I primi notavano giustamente come molti
particolari della tavoletta in questione avessero stringenti affinità
per tipologia e stile con dei dettagli di altre opere di Antonello.
Ma purtroppo già dal 10 Luglio, giorno
successivo alla vendita del quadro, la scheda è stata eliminata e quindi
non è più consultabile, per questo ritengo giusto spiegare a questo
punto le ragioni per cui io credo che l’opera (foto 01) vada assegnata
ad Antonello da Messina.
Prima di questo però tengo a specificare
per correttezza che le mie ipotesi potranno essere completamente
accettate solo quando verranno effettuate delle analisi della
pellicola pittorica e del legno della tavola volte a verificare o meno
la presenza di disegni sottostanti e soprattutto ad accertare la
datazione del dipinto. Solo se la tavola risulterà veramente
quattrocentesca ,escludendo così che si tratti di un falso, allora
potrà considerarsi valida l’attribuzione ad Antonello e la conseguente
analisi sui rapporti fra il Messinese, Petrus Christus e Enguerrand
Quarton che propongo nell’altro mio saggio.

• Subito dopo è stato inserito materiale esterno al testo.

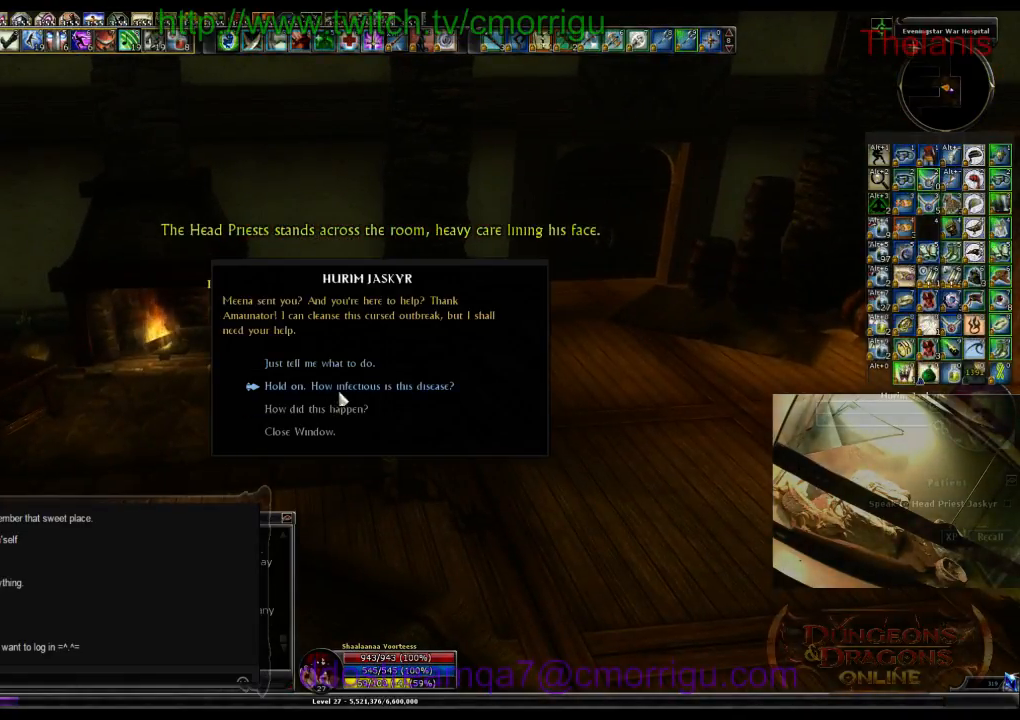
{"keys": [], "events": []}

Detto questo, ora si può procedere con
l’analisi:
Innanzitutto ritengo che la prima opera
di Antonello rapportabile alla tavoletta in oggetto sia la Madonna
Salting (foto 02) conservata alla National Gallery di Londra, non a
caso l’opera ritenuta finora più quartoniana del pittore messinese. Si
confrontino a tal proposito i volti delle due Vergini e si veda la
sostanziale analogia di impostazione e l’identicità dei tratti
fisionomici ad eccezione della bocca. Quest’ultima infatti, in realtà
assai diversa da quella della suddetta Madonna, torna però identica
nella Vergine del trittico smembrato ora agli Uffizi di Firenze (foto
03), con la quale l’esemplare berlinese condivide del resto l’intera
tipologia fisionomica.
Per quanto riguarda le differenza che si
può riscontrare fra la Vergine Salting e la tavoletta in oggetto,
questa sta nella totale sobrietà dell’abbigliamento dell’opera ex
berlinese che contrasta nettamente con la sontuosità del broccato e dei
gioielli presenti invece nell’abito dell’opera londinese. Questo
sostanziale divario, lungi dal minare la contemporaneità di esecuzione
delle due opere è spiegabile con la probabile diversità della
committenza. Infatti, mentre la Madonna Salting doveva essere
probabilmente il gonfalone di una ricca confraternita religiosa, (forse
quello destinato per la confraternita di S. Michele dei Gerbini di
Reggio Calabria, commissionato nel 1457) la Madonna in esame era
l’oggetto di devozione privata di un umile frate francescano votato
alla pauperitas. Tale povertà di ornamenti doveva dunque essere
esplicitamente richiesta nell’esecuzione del quadretto, che non poteva
presentare per questo motivo i caratteri lussuosi e mondani della
Madonna londinese atti a simboleggiare lo status economico della
confraternita.
Inoltre la differenza cromatica fra
l’opera in esame e le opere autografe di Antonello è probabilmente
amputabile allo stato in cui la prima versa. Infatti la tavoletta
sembrerebbe assai sporca e per questo è già stato deciso il suo
restauro.
Concentrandosi ancora sull’osservazione
del Bambino, questo sembra essere la parte più debole del dipinto, a
causa della presenza della vistosa sproporzione fra le gambe e il
busto del soggetto. Ciò non toglie che esso, seppure più magro, sia
assai vicino al Bambino del Polittico di San Gregorio conservato
a Messina (foto 04), anche se il confronto deve essere visto tenendo
conto della distanza di datazione che deve intercorrere fra le due
opere. Infatti il Polittico di San Gregorio è datato al
1473 ,mentre l’opera in questione non dovrebbe superare gli anni
Cinquanta del Quattrocento.
Inoltre, come già rilevato dai critici
dell’arte nella scheda dell’asta Christie’s, le mani della Madonna
ricordano quelle dei dolenti della Crocifissione di Bucarest
(foto 05), opera essa stessa assai giovanile, mentre le aureole dipinte
con effetto di oro decorato si trovano assai simili nella
“Annunciazione” di Siracusa (foto 06) e il parapetto in primo piano si
trova negli “Ecce Homo” autografi e in alcuni ritratti.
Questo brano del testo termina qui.